* [Task prompt]: Continue the text below about the Heart Yorkshire radio station from the point where it stops.

* [Excerpt provided]:
= = =
Heart Yorkshire (previously Real Radio Yorkshire) is a regional radio station owned by Communicorp UK and operated by Global as part of the Heart network. It broadcasts to South and West Yorkshire from studios in Leeds.

Overview

Real Radio
Real Radio Yorkshire launched on 25 March 2002.  The station transmitted from Emley Moor on 106.2 MHz FM, which covers the majority of South Yorkshire and West Yorkshire, including Doncaster, Huddersfield, Leeds, Rotherham and Wakefield. It also broadcast from Idle on 107.6 MHz FM to Bradford and Halifax, and on 107.7 MHz FM from Tapton Hill to Sheffield. Real Radio Yorkshire also broadcast across the whole of Yorkshire on DAB using the Regional MXR multiplex.

Heart
On 25 June 2012 it was announced Global (the owner of stations such as Capital and Heart) had bought GMG Radio. The former GMG stations, including Real Radio, continued to operate separately as 'Real and Smooth Limited' until 1 April 2014.
= = =
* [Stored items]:
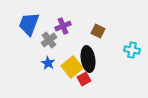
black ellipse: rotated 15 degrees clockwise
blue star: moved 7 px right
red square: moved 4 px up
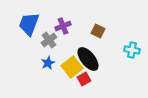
black ellipse: rotated 30 degrees counterclockwise
blue star: rotated 16 degrees clockwise
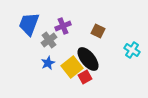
cyan cross: rotated 21 degrees clockwise
red square: moved 1 px right, 2 px up
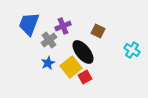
black ellipse: moved 5 px left, 7 px up
yellow square: moved 1 px left
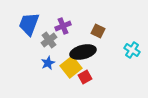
black ellipse: rotated 65 degrees counterclockwise
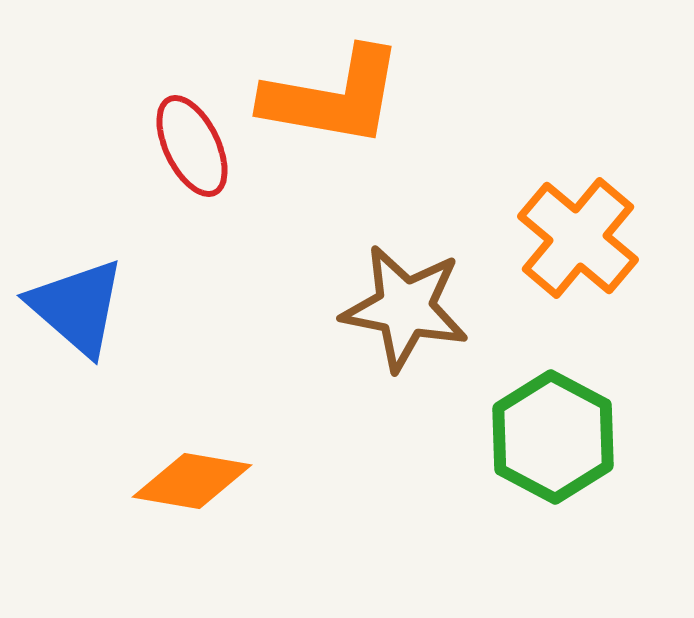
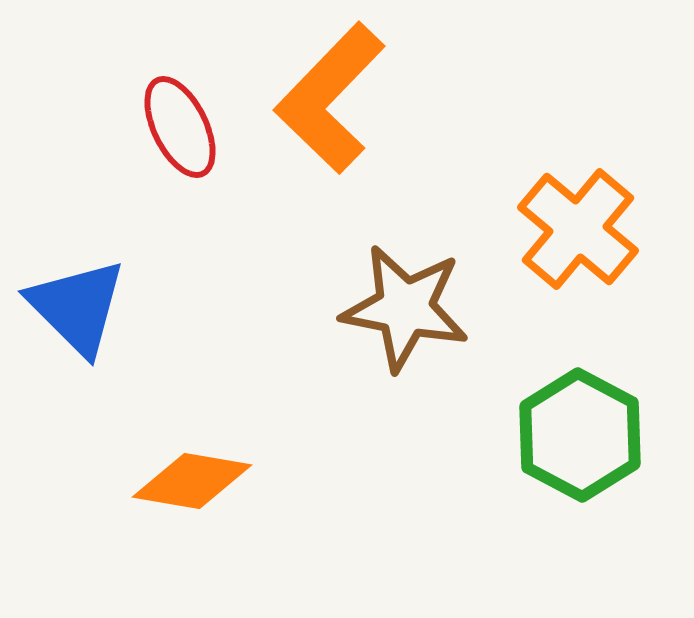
orange L-shape: moved 3 px left, 1 px down; rotated 124 degrees clockwise
red ellipse: moved 12 px left, 19 px up
orange cross: moved 9 px up
blue triangle: rotated 4 degrees clockwise
green hexagon: moved 27 px right, 2 px up
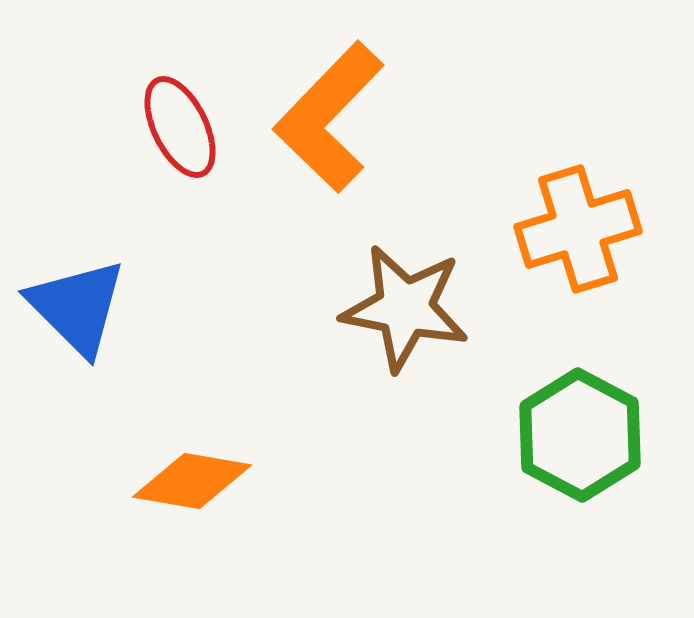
orange L-shape: moved 1 px left, 19 px down
orange cross: rotated 33 degrees clockwise
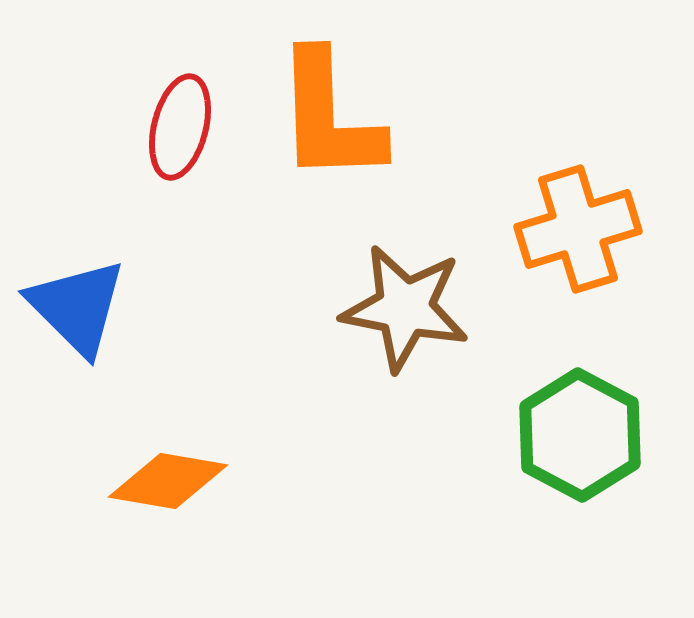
orange L-shape: rotated 46 degrees counterclockwise
red ellipse: rotated 40 degrees clockwise
orange diamond: moved 24 px left
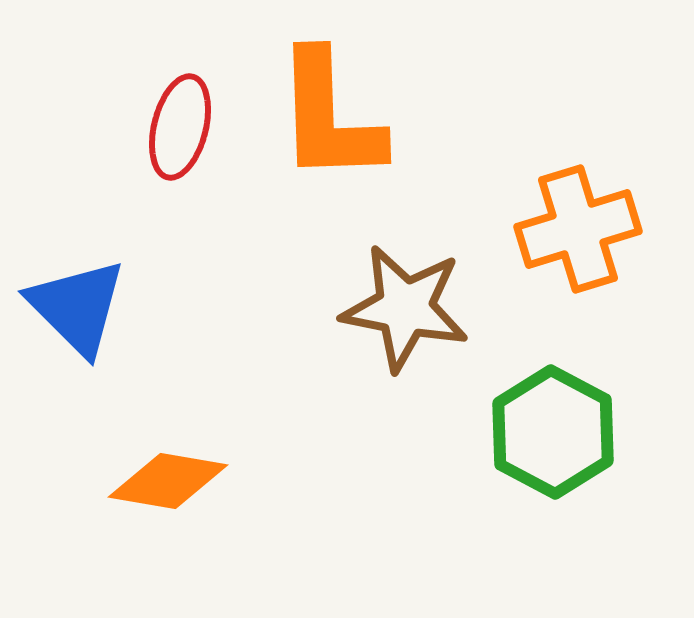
green hexagon: moved 27 px left, 3 px up
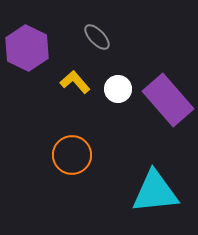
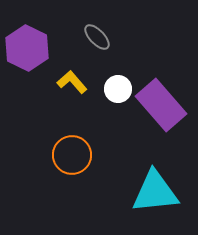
yellow L-shape: moved 3 px left
purple rectangle: moved 7 px left, 5 px down
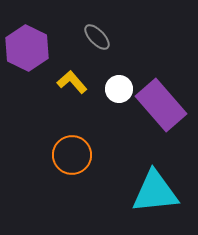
white circle: moved 1 px right
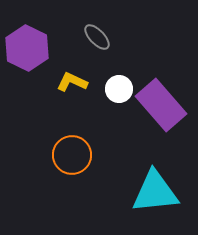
yellow L-shape: rotated 24 degrees counterclockwise
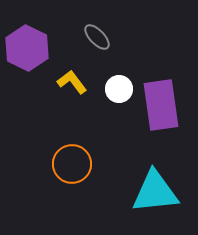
yellow L-shape: rotated 28 degrees clockwise
purple rectangle: rotated 33 degrees clockwise
orange circle: moved 9 px down
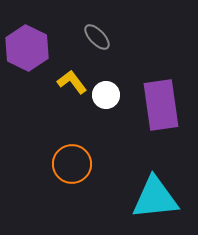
white circle: moved 13 px left, 6 px down
cyan triangle: moved 6 px down
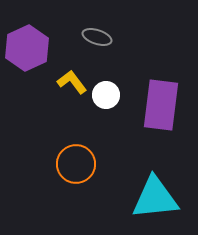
gray ellipse: rotated 28 degrees counterclockwise
purple hexagon: rotated 9 degrees clockwise
purple rectangle: rotated 15 degrees clockwise
orange circle: moved 4 px right
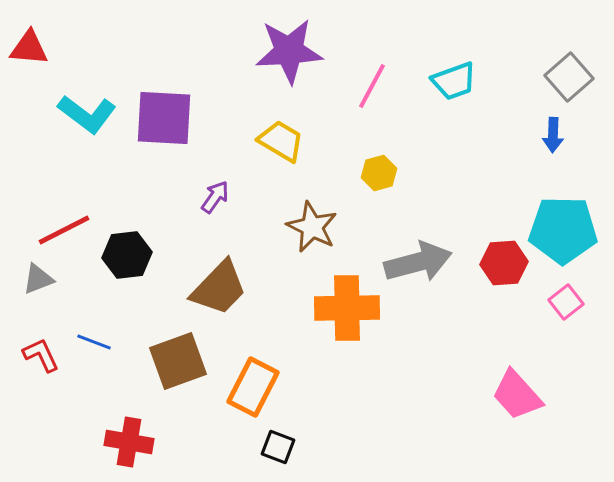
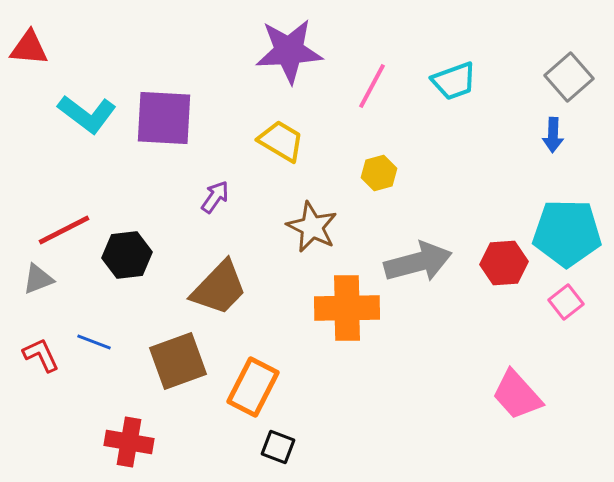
cyan pentagon: moved 4 px right, 3 px down
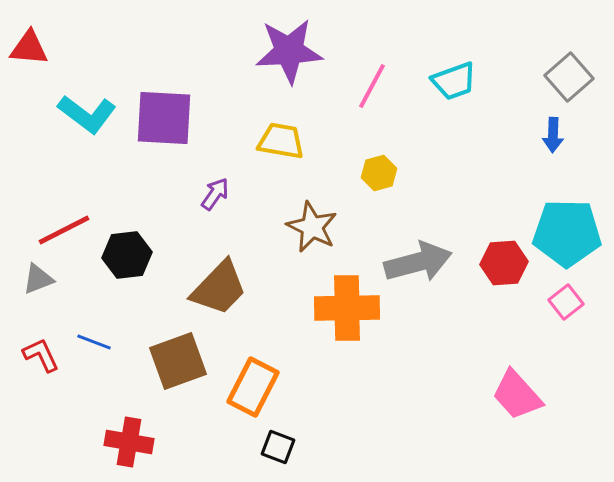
yellow trapezoid: rotated 21 degrees counterclockwise
purple arrow: moved 3 px up
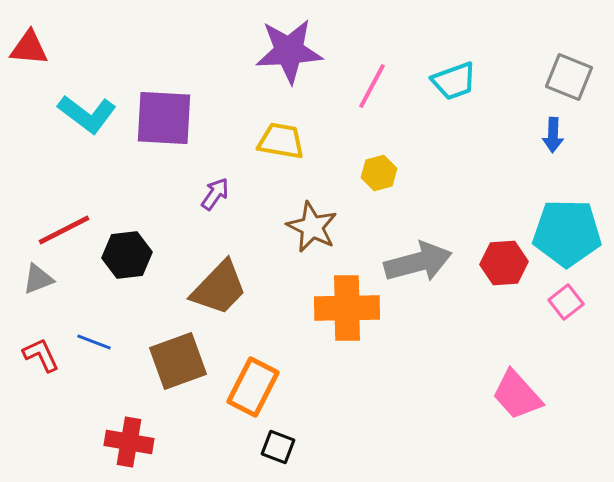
gray square: rotated 27 degrees counterclockwise
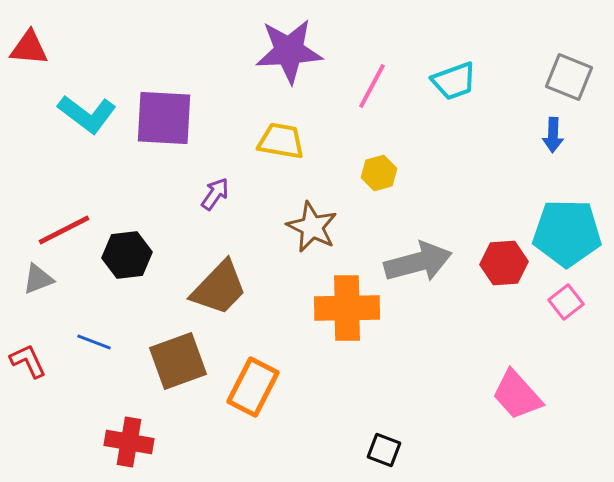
red L-shape: moved 13 px left, 6 px down
black square: moved 106 px right, 3 px down
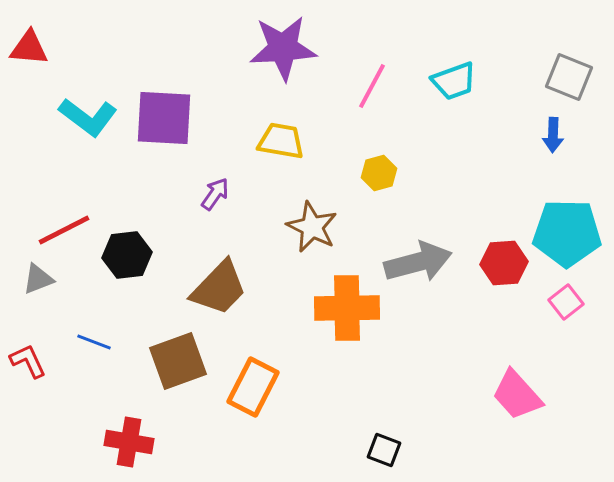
purple star: moved 6 px left, 3 px up
cyan L-shape: moved 1 px right, 3 px down
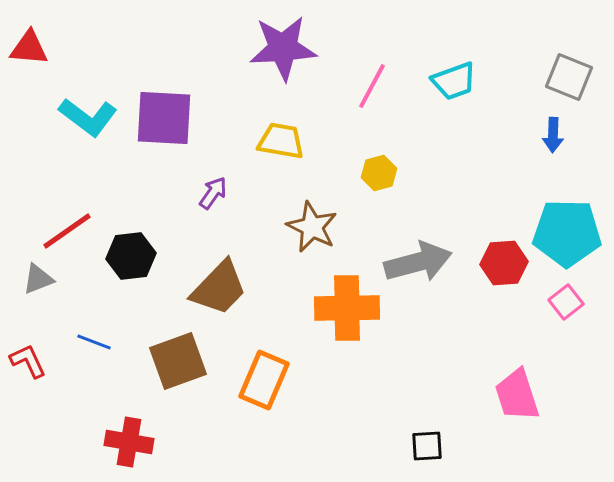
purple arrow: moved 2 px left, 1 px up
red line: moved 3 px right, 1 px down; rotated 8 degrees counterclockwise
black hexagon: moved 4 px right, 1 px down
orange rectangle: moved 11 px right, 7 px up; rotated 4 degrees counterclockwise
pink trapezoid: rotated 24 degrees clockwise
black square: moved 43 px right, 4 px up; rotated 24 degrees counterclockwise
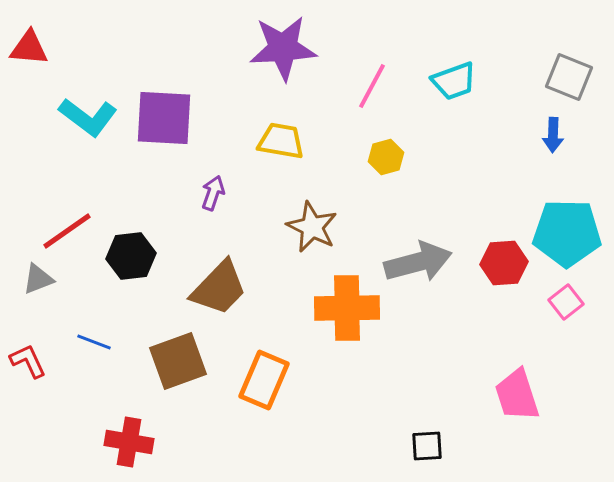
yellow hexagon: moved 7 px right, 16 px up
purple arrow: rotated 16 degrees counterclockwise
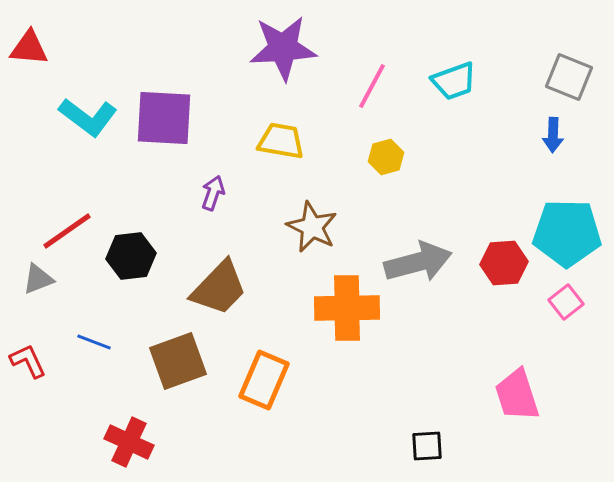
red cross: rotated 15 degrees clockwise
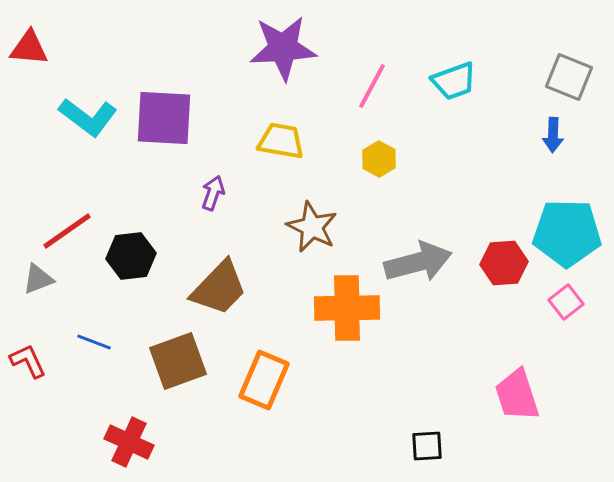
yellow hexagon: moved 7 px left, 2 px down; rotated 16 degrees counterclockwise
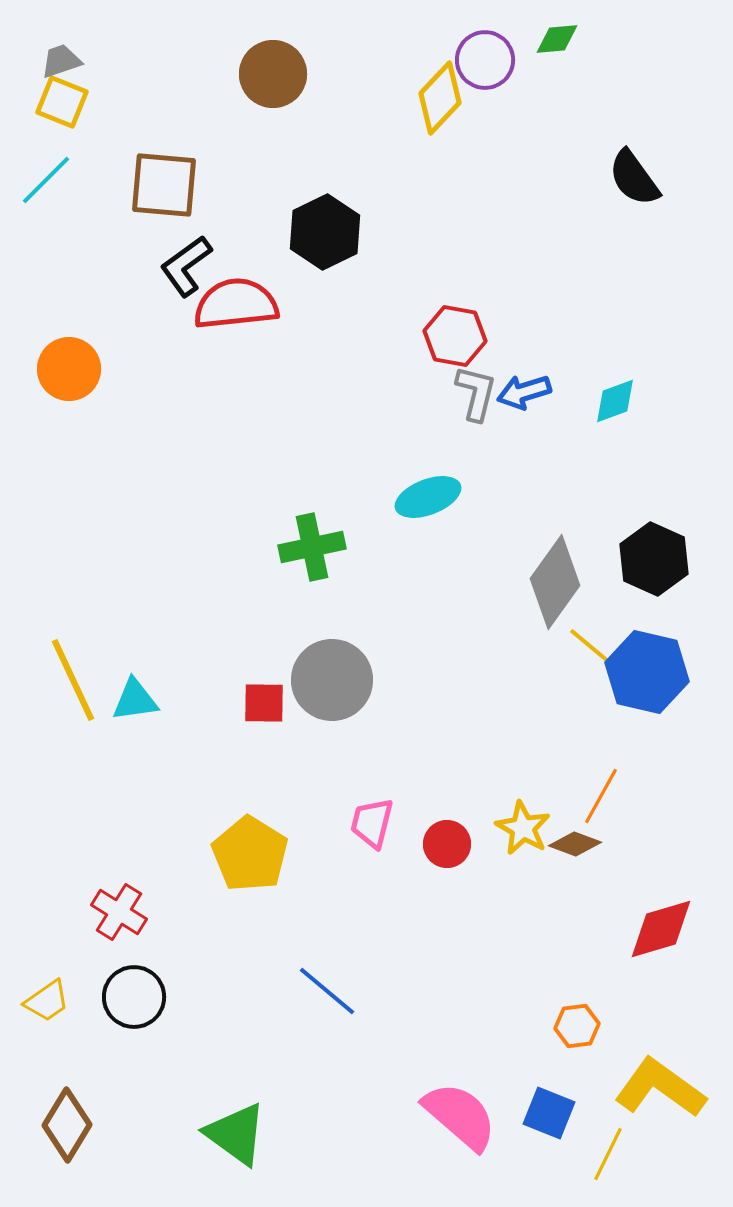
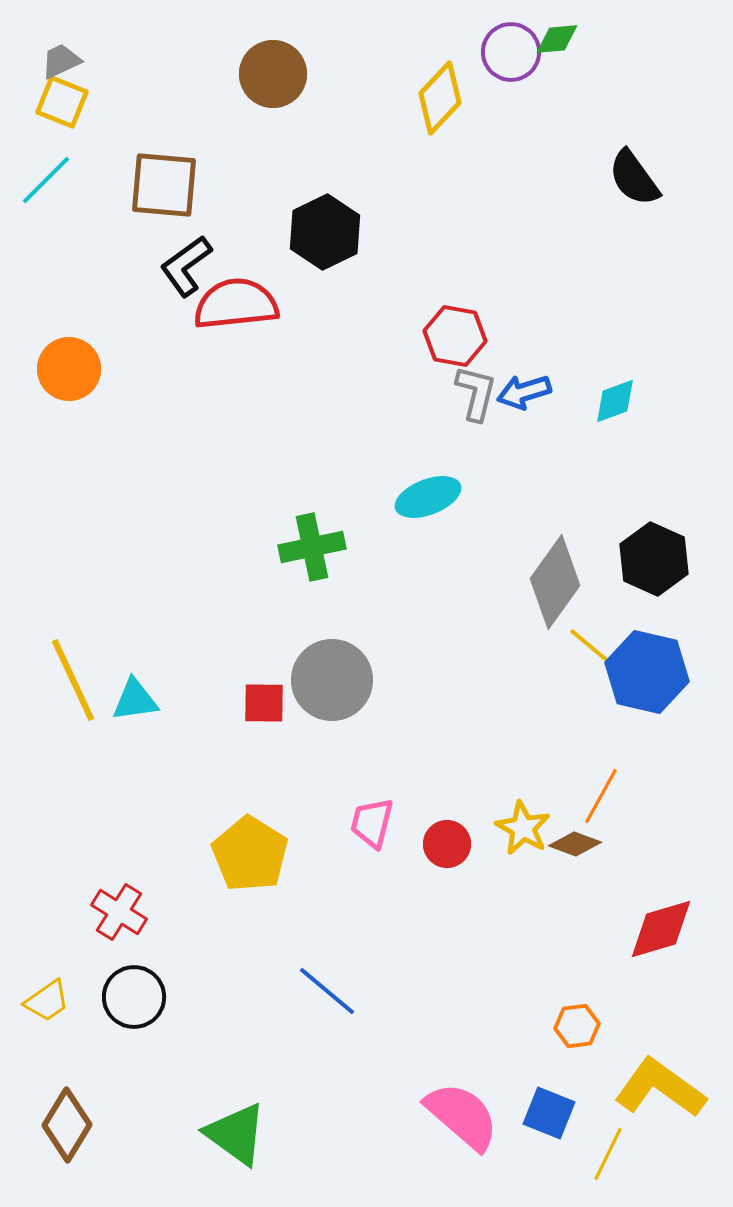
purple circle at (485, 60): moved 26 px right, 8 px up
gray trapezoid at (61, 61): rotated 6 degrees counterclockwise
pink semicircle at (460, 1116): moved 2 px right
= = =
* [Reply to the exercise]:
On 6 February 2014, Global announced it would be rebranding all Real Radio stations as Heart. On 1 May 2014, local programming moved from Tingley, Wakefield to share facilities with sister station Capital Yorkshire in Hanover Walk, Leeds.

The full relaunch as Heart Yorkshire took place on Tuesday 6 May 2014. The station's audience share increased from 5.5% to over 7% following the relaunch. In June 2015 the Yorkshire MXR multiplex closed. Heart Yorkshire moved their services to local multiplexes in Leeds, Bradford and Sheffield, however they chose not to take up options in Hull and York.

In February 2019, following OFCOM's decision to relax local content obligations from commercial radio, Global announced it would replace Heart Yorkshire's local breakfast and weekend shows with networked programming from London.

As of 3 June 2019, the station's local output consists of a three-hour Drivetime show on weekdays, alongside local news bulletins, traffic updates and advertising.

Programming
All networked programming originates from Global's London headquarters, including Heart Breakfast, presented each weekday by Jamie Theakston and Amanda Holden.

Regional programming is produced and broadcast from Global's Leeds studios from 4-7pm on weekdays, presented by David Dixon and Emma Lenney.

News
Global's Leeds newsroom broadcasts hourly regional news bulletins from 6am-7pm on weekdays and 6am-12pm at weekends with headlines on the half hour during weekday breakfast and drivetime shows.

National news updates air hourly from Global's London headquarters at all other times. The Leeds newsroom also produces bulletins for Capital Yorkshire.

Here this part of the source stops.